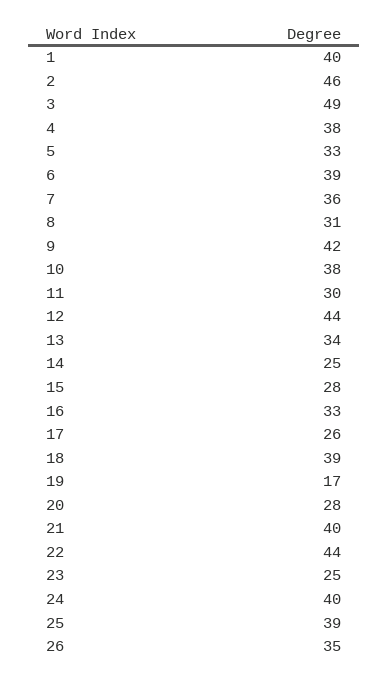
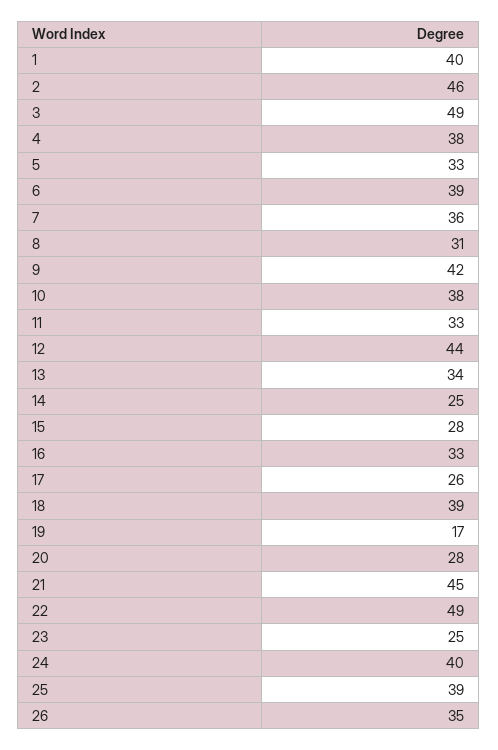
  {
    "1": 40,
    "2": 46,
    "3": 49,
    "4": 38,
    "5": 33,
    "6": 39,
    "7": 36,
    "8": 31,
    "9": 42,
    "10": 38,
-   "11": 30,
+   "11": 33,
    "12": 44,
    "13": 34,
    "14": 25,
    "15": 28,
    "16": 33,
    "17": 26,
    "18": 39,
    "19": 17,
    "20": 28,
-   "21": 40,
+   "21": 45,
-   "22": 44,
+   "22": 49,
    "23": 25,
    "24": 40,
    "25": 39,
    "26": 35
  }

EXERCISE PROMPT:
Write every record out again exactly, omitting the pictures they hold.

ANSWER TO THIS TASK:
  {
    "1": 40,
    "2": 46,
    "3": 49,
    "4": 38,
    "5": 33,
    "6": 39,
    "7": 36,
    "8": 31,
    "9": 42,
    "10": 38,
-   "11": 30,
+   "11": 33,
    "12": 44,
    "13": 34,
    "14": 25,
    "15": 28,
    "16": 33,
    "17": 26,
    "18": 39,
    "19": 17,
    "20": 28,
-   "21": 40,
+   "21": 45,
-   "22": 44,
+   "22": 49,
    "23": 25,
    "24": 40,
    "25": 39,
    "26": 35
  }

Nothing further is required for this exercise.